While CSHL’s work focuses on the genetic and epigenetic underpinnings of breast cancer resistance, Dr. Pilar de la Puente’s research at Sanford Research in Sioux Falls, South Dakota, tackles a different but equally daunting foe: the stubborn recurrence of ovarian cancer after chemotherapy. Dr. de la Puente, a biomedical engineer and cancer biologist originally from León, Spain, was recently awarded a 7-year MERIT Award from the NIH—an honor reserved for the top one to two percent of scientists in their field, and one that cannot even be applied for. The grant, worth nearly $4 million, will support her lab’s efforts to understand and disrupt the tumor microenvironment’s role in cancer resistance.
"What we have learned in the lab is that it is very important to understand not only the cancer cells and how they work but also the environment they are in," Dr. de la Puente explained, as quoted in Sanford Health News. She likens cancer to a seed and the surrounding tissue—the tumor microenvironment—to the soil. Chemotherapy, she notes, affects both the seed and the soil. However, while it kills cancer cells, it can also alter the environment in ways that promote resistance when the cancer returns. Her lab is searching for ways to block these environmental changes and make chemotherapy more effective for longer periods.

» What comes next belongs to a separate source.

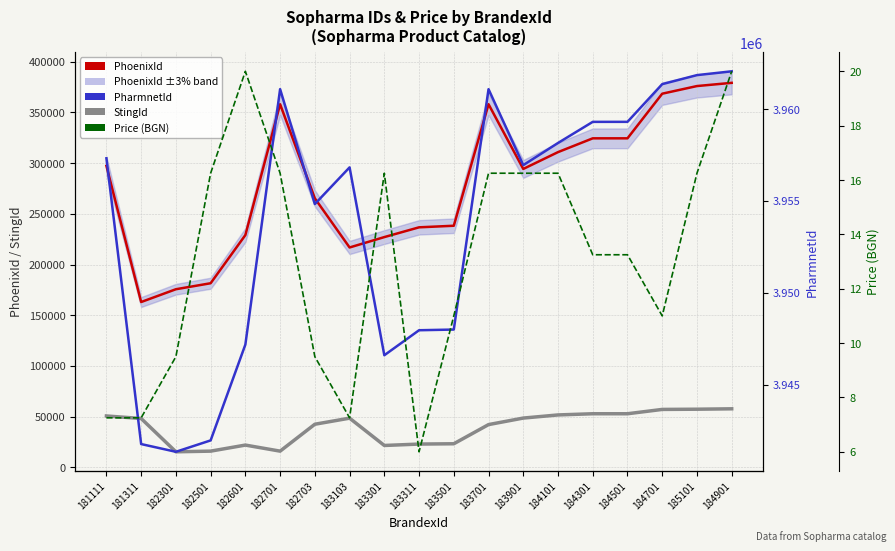

In StingId (5-pt avg style), how many points are higher than both neighbors (excluding endpoints)?

2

Dr. de la Puente’s work doesn’t stop at chemoresistance. Her team is also hunting for early biomarkers of ovarian cancer, which is notoriously difficult to diagnose in its early stages because symptoms—like bloating and fatigue—are so common and nonspecific. "If ovarian cancer is caught in Stage 1, the survival rate is 90 percent," she emphasizes. By identifying reliable biomarkers, her research could transform survival statistics by catching the disease when it is most treatable.
Another front in her lab’s battle involves immunotherapy, which has revolutionized treatment for some cancers but has largely failed in breast and ovarian tumors. By studying why these cancers are immunologically "cold"—lacking the immune cells needed to respond to therapy—her team hopes to find ways to make them "hot," or more visible to the immune system. Finally, using microfluidics, Dr. de la Puente investigates how and why cancer cells metastasize to specific sites in the body, a question that could reveal new targets for preventing deadly spread.
Dr. de la Puente’s journey from Spain to South Dakota reflects her passion for building and problem-solving. Her engineering background gives her a unique perspective on cancer biology, one that has garnered national recognition and placed Sanford Research on the map for women’s cancer research. As she puts it, "It has happened that I have been able to get great success here in this place that fewer people know about." Her commitment extends beyond the lab, as she mentors young scientists and advocates for greater representation of contemporary women in science, even starring in a comic book distributed in schools across two continents.
Both the CSHL and Sanford Research breakthroughs highlight the critical importance of looking beyond the obvious—whether it’s the genetic switches that let breast tumors outsmart therapy or the supportive environment that shelters ovarian cancer from chemotherapy. As new drugs and diagnostics move from bench to bedside, these discoveries promise to tip the scales in favor of patients, offering not just hope, but a roadmap to better, longer-lasting outcomes. For researchers like dos Santos and de la Puente, and the patients whose lives they hope to change, that future can’t come soon enough.